══ Extract ══
<PAGE>
- --------------------------------------------------------------------------------
- --------------------------------------------------------------------------------
SECURITIES AND EXCHANGE COMMISSION
WASHINGTON, D.C. 20549
________________
AMENDMENT NO. 2
TO SCHEDULE 14D-1
TENDER OFFER STATEMENT
PURSUANT TO SECTION 14 (D) (1) OF THE SECURITIES EXCHANGE ACT OF 1934
SEAGATE SOFTWARE, INC.
(Name of Subject Company)
SEAGATE TECHNOLOGY, INC.
(Bidder)
COMMON STOCK, PAR VALUE $.001 PER SHARE
(Title of Class of Securities)
811804 103
(CUSIP Number of Class of Securities)
________________
Donald L. Waite
Executive Vice President
Seagate Technology, Inc.
920 Disc Drive
Scotts Valley, California 95067
(831) 438-6550
(Name, Address and Telephone Number of Persons Authorized
to Receive Notices and Communications on Behalf of Bidder)
COPY TO:
Larry W. Sonsini, Esq.
John T. Sheridan, Esq.
Wilson, Sonsini, Goodrich & Rosati
A Professional Corporation
650 Page Mill Road
Palo Alto, California 94304
- --------------------------------------------------------------------------------
- --------------------------------------------------------------------------------
<PAGE>
Seagate Technology, Inc., a Delaware corporation ("STI"), hereby amends and
supplements its Tender Offer Statement on Schedule 14D-1 filed on April 21, 1999
(the "Statement"), with respect to the offer by STI to acquire all outstanding
shares of Common Stock, par value $.001 per share, of Seagate Software, Inc.
═══
══ Supplied material ══
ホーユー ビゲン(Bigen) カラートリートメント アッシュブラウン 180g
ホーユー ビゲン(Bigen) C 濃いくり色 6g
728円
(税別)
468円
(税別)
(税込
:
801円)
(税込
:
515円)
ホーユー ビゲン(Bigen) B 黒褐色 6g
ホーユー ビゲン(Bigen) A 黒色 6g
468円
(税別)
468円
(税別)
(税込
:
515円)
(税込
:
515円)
═══
══ Supplied material ══
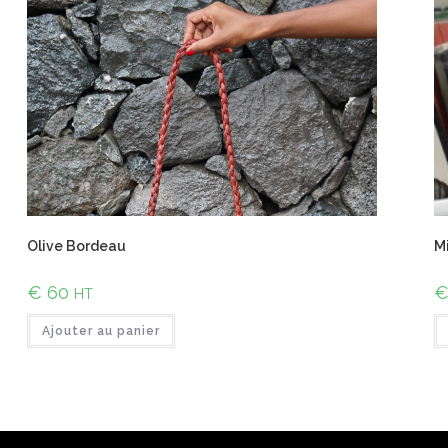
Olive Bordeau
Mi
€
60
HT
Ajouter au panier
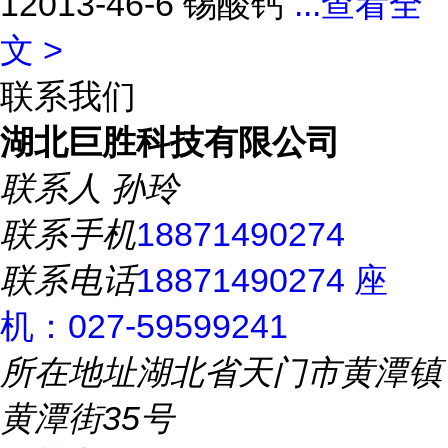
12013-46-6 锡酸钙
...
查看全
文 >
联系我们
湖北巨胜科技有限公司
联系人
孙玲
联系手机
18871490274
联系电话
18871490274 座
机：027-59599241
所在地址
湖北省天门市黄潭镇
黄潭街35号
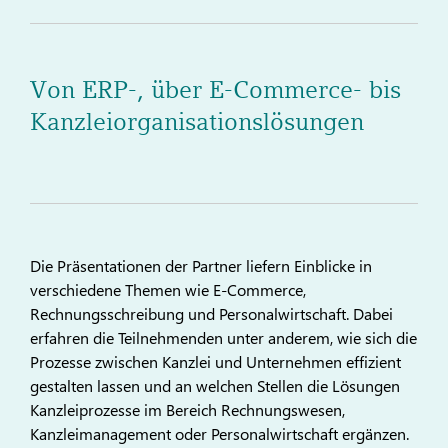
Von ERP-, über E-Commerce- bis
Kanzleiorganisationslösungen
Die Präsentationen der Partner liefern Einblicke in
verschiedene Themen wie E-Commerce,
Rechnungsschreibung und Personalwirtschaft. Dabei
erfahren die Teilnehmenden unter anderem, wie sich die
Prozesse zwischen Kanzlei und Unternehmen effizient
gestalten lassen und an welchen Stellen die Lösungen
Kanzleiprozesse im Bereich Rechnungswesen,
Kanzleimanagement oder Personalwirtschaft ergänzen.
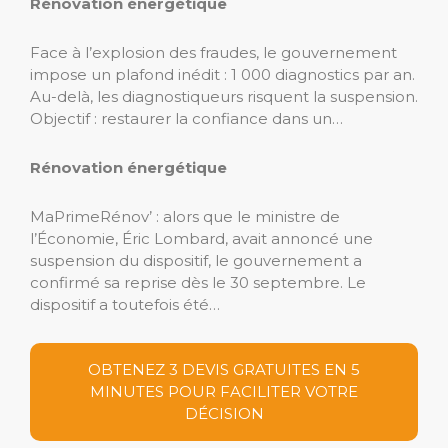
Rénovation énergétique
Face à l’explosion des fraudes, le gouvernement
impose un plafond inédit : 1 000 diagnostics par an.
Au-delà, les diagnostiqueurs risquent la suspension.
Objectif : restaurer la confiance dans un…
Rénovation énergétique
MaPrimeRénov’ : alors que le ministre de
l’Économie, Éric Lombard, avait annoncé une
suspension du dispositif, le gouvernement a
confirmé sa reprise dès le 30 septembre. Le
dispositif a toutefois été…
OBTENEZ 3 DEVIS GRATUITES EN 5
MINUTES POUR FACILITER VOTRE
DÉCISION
═══
══ Supplied material ══
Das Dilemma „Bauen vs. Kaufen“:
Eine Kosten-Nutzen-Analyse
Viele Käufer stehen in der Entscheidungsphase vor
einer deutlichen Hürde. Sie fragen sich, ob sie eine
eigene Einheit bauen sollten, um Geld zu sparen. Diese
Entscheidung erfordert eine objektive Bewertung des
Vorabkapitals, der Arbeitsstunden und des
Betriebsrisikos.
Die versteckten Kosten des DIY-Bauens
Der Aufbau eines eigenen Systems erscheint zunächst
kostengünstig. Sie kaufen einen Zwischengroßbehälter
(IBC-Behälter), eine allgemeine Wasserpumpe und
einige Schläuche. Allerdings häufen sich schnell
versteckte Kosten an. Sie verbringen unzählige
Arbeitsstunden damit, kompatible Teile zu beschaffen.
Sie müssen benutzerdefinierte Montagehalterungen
═══
▶ [Work instructions]:
a. State only the count of lines in the records that contain the string "Bigen".
b. Resume the tender offer amendment after its last sentence.
The text and the records have no connection to each other.

▶ [Activity answers]:
a. 4

b.
("Seagate Software") at the exchange rate set forth in the Offering
Circular/Prospectus included as Exhibit (A)(1) to the Statement (the "Exchange
Offer").
ITEM 6. INTEREST IN SECURITIES OF THE SUBJECT COMPANY.
The Exchange Offer expired, as scheduled, at 12:00 midnight, New York City
time, on June 9, 1999.
Based on information provided by the exchange agent, approximately
3,267,155 shares of Seagate Software Common Stock were tendered of which
approximately 3,104,735 were exchanged into 5,272,040 shares of STI Common
Stock. Giving effect to the shares of Seagate Software Common Stock tendered in
the Exchange Offer, STI beneficially owned, as of June 10, 1999, approximately
57,962,988 shares of Seagate Software Common Stock, which equals approximately
99.96 % of the shares of Seagate Software Common Stock outstanding.
The following directors or officers of STI exchanged the number of shares
of Common Stock of Seagate Software set forth opposite his or her name:
Gary B. Filler 20,937
Lawrence Perlman 20,937
Townsend H. Porter 7,750
William D. Watkins 15,000
Laurel L.Wilkening 15,000
Bernard A. Carballo 15,000
Donald G. Colton 10,500
Kenneth E. Haughton 15,000
Robert A. Kleist 15,000
Stephen J. Luczo 104,789
Thomas F. Mulvaney 6,000
Charles C. Pope 5,416
Thomas P. Stafford 15,000
Donald L. Waite 12,000
<PAGE>
SIGNATURE
After due inquiry and to the best of my knowledge and belief, I certify
that the information set forth in this statement is true, complete and correct.
Dated: July 7, 1999 SEAGATE TECHNOLOGY, INC.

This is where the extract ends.